Les aventures de Tintin
Steven Spielberg
par Damien Detcheberry
Sale temps pour la BD. Même les plus grands mathématiciens ne l’ont pas vu venir, mais il semblerait que l’anneau de Moebius ait une fin. Et c’est bien triste. Si le cinéma l’a éreinté plus d’une fois, Jean Giraud, alias Moebius, alias Gir, restera dans les mémoires comme un des meilleurs artisans de la fusion entre le cinéma et la bande dessinée : on lui doit entres mille autres choses les costumes et décors d’Alien (1979), de Tron (1982), l’inspiration visuelle de Blade Runner (1982), mais aussi des oeuvres plus discrètes et non moins belles, comme l’attachant film d’animation Les maîtres du temps (1982), adapté d’un roman de Stefan Wul, écrit par Moebius et Jean-Patrick Manchette, et réalisé par René Laloux - les mêmes René Laloux et Stefan Wul qui signèrent dix ans auparavant, avec Roland Topor cette fois, le magnifique La planète sauvage (1973).

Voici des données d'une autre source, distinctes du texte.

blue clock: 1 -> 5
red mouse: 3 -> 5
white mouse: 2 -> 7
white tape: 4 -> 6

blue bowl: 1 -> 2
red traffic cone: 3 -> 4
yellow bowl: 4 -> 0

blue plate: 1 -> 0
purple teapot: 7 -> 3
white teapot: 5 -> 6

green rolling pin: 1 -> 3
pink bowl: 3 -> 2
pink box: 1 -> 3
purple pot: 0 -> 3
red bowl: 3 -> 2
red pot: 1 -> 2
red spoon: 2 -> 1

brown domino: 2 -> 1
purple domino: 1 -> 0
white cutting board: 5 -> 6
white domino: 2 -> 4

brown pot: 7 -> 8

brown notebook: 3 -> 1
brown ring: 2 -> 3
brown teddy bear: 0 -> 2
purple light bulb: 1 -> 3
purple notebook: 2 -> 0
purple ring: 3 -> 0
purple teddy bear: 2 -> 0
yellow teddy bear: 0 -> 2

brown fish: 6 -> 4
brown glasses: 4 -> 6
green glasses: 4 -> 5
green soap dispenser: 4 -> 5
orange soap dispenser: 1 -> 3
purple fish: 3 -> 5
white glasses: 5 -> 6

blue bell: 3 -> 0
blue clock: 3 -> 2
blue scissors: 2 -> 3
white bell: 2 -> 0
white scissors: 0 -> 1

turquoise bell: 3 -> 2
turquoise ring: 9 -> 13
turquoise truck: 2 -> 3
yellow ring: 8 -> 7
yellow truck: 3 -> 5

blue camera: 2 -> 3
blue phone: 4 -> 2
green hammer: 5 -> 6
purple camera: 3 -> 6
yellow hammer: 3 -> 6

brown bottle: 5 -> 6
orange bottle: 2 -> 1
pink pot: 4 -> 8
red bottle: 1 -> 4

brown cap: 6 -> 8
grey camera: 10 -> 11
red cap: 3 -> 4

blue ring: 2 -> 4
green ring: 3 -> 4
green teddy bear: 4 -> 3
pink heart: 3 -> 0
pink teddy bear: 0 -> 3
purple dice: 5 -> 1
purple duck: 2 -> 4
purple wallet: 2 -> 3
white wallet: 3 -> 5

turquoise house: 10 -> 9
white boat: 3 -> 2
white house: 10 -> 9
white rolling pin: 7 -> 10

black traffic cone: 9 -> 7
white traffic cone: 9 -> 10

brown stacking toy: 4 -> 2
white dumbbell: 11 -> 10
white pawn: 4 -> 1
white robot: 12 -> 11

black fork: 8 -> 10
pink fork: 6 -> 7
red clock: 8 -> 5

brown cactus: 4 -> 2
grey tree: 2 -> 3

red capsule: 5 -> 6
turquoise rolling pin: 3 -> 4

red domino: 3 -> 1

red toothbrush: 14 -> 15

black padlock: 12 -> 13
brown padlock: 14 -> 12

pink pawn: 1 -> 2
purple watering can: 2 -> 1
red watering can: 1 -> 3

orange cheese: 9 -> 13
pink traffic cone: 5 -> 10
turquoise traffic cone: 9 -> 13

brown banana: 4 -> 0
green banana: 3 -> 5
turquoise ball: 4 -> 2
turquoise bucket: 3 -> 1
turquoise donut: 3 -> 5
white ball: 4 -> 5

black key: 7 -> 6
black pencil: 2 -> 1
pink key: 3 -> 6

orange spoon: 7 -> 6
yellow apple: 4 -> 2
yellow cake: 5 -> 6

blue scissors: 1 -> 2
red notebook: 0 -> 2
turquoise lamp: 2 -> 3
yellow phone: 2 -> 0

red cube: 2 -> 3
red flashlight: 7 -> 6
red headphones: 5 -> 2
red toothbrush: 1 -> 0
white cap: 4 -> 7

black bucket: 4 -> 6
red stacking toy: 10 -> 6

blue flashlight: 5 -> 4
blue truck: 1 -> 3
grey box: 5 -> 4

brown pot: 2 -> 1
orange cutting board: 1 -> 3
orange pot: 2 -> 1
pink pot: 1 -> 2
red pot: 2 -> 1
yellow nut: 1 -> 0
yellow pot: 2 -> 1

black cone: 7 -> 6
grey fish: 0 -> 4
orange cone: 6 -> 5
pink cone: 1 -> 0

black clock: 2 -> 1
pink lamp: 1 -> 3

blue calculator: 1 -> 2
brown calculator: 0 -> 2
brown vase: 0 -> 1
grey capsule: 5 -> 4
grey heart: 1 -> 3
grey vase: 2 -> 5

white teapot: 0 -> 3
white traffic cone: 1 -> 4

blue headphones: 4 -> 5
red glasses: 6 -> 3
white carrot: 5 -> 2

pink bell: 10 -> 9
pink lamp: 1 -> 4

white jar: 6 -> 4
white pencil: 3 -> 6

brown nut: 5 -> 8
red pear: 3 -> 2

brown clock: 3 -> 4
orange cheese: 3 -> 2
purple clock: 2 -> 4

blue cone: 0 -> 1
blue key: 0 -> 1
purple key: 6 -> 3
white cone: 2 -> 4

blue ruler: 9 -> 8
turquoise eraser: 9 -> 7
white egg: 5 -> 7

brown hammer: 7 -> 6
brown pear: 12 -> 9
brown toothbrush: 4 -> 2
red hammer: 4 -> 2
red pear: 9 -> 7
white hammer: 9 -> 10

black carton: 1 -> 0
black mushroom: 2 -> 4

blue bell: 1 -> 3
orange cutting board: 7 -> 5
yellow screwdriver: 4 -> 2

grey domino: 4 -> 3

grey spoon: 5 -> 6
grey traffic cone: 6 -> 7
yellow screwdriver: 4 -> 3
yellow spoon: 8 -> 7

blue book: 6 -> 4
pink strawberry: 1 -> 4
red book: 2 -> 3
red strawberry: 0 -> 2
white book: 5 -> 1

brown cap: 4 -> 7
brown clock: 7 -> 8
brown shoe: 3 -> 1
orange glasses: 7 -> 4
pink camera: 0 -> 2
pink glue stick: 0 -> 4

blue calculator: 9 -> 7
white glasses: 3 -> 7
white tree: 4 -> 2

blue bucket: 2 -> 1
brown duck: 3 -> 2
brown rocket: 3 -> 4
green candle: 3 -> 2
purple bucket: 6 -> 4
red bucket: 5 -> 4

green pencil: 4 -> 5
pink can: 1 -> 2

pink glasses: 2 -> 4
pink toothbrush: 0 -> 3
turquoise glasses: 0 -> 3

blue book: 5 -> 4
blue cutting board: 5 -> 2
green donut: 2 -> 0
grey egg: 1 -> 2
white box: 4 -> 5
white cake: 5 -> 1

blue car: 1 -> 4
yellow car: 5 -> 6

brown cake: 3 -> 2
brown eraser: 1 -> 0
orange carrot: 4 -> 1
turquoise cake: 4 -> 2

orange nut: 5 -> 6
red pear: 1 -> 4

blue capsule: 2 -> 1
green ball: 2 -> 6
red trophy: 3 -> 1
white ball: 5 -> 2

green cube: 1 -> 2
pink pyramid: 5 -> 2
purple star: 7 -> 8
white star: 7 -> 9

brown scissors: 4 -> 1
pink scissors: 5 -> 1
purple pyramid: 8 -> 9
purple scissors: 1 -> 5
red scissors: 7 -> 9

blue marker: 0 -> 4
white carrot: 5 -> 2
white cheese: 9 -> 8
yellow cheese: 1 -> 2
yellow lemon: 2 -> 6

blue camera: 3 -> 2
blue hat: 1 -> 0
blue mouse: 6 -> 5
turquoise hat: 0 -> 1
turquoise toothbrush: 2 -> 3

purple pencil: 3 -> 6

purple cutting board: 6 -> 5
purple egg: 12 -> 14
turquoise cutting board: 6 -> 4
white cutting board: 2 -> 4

Mais quel rapport avec Tintin, tonnerre de Brest ? Patience, j’y viens Plutôt que d’entrer dans un débat stérile qui opposerait, face aux nouvelles aventures de Tintin, les imbéciles qui aiment et les imbéciles qui n’aiment pas, laissons donc à Jean Giraud le soin de trancher la question, lui qui disait que « le cinéma dispose d’une quantité de stimuli sensoriels assez écrasante. La bande dessinée, elle, s’introduit d’une façon plus lente, plus douce, mais elle colle aux os. » Belle définition qui renvoie chaque médium à ses propres qualités. Et pour ce qui est de la force écrasante des stimuli sensoriels, difficile de trouver plus approprié en effet que Steven Spielberg, qui met en scène ici, trente ans après Les aventuriers de l’arche perdue (1981), les aventures du père spirituel d’Indiana Jones. Une façon de boucler la boucle en fanfare pour le cinéaste, ou de tourner en rond en faisant du bruit si l’on tient à être mauvaise langue. Il faut dire qu’un tel pari, celui de s’attaquer à un mythe gardé férocement par les tintinophiles de tous âges, tenait du périlleux exercice de funambule : qu’il respecte à la case près l’esprit des albums d’Hergé et on l’aurait accusé de fadaise, de manque d’originalité ; qu’il trahisse et ce sont les gardiens du Temple du Soleil qui lui seraient tombés dessus Abraracourcix. Ah, pardon, il s’agit d’une autre bande dessinée
Une fois de plus, Spielberg a fait de son mieux pour contenter tout le monde. En bon artisan qui connaît par cur les ficelles du métier, il a trahi, un peu, et respecté, beaucoup. En fusionnant trois albums - Le Secret de la Licorne, Le Trésor de Rackham le Rouge et Le Crabe aux pinces d’or – , il a réalisé, comme l’a souligné Bruno Podalydès dans un excellent article du journal Le Monde, « son » Tintin. Un Tintin tonitruant, techniquement parfait, mais parfois trop virevoltant pour être honnête, qui ne collera peut-être pas aux os de ceux qui ont mis entre 7 et 77 ans à s’imprégner des histoires du reporter belge, mais qui réjouira certainement les autres.
Au regard des dernières oeuvres du cinéaste (Indiana Jones et le royaume du crâne de cristal, Le cheval de guerre), ce récit sans temps mort, classique, mais de belle facture, est plutôt un soulagement. Au regard des récentes adaptations pachydermiques des aventures d’Astérix et Obélix, des lamentables tentatives francophones de donner vie à Lucky Luke, à Iznogoud, à Blueberry ou encore à Largo Winch, c’est même tout à l’honneur de Steven Spielberg de s’être emparé de Tintin sans avoir dénaturé l’esprit et la fantaisie d’Hergé, en ayant dosé avec soin humour et aventures. Le Tintin de Spielberg, sans faire de l’ombre aux bandes dessinées d’Hergé, s’affirme comme une authentique oeuvre de plaisir cinématographique, du vrai divertissement spectaculaire. Je dirais même plus Un spectacle divertissant.